--- Work task ---
All that is wanted is how many lines in the records below include the string "Bijuterii".

Page-level text extractions
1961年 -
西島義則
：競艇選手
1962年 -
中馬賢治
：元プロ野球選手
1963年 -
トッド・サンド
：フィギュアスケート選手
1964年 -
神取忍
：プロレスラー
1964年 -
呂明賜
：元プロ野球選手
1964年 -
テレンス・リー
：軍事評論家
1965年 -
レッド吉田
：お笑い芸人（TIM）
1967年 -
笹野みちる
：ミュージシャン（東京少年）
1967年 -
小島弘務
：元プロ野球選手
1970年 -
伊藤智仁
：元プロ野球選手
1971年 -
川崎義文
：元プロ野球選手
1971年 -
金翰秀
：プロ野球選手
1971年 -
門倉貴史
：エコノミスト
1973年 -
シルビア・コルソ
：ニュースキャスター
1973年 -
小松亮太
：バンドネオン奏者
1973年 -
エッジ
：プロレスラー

...

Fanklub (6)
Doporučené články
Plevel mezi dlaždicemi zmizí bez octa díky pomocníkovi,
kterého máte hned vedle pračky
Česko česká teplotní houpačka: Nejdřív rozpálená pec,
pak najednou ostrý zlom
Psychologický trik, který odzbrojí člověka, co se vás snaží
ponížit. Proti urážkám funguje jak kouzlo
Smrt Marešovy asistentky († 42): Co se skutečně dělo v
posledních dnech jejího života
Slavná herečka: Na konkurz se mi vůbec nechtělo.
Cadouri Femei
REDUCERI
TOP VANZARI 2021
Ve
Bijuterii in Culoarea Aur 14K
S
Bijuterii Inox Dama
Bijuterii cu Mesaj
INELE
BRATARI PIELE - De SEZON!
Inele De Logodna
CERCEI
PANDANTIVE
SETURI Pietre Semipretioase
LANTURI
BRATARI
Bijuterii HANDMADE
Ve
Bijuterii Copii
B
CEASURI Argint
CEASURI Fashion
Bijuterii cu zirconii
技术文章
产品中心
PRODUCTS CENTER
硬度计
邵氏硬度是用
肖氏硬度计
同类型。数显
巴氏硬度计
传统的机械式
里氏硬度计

--- Exercise solution ---
6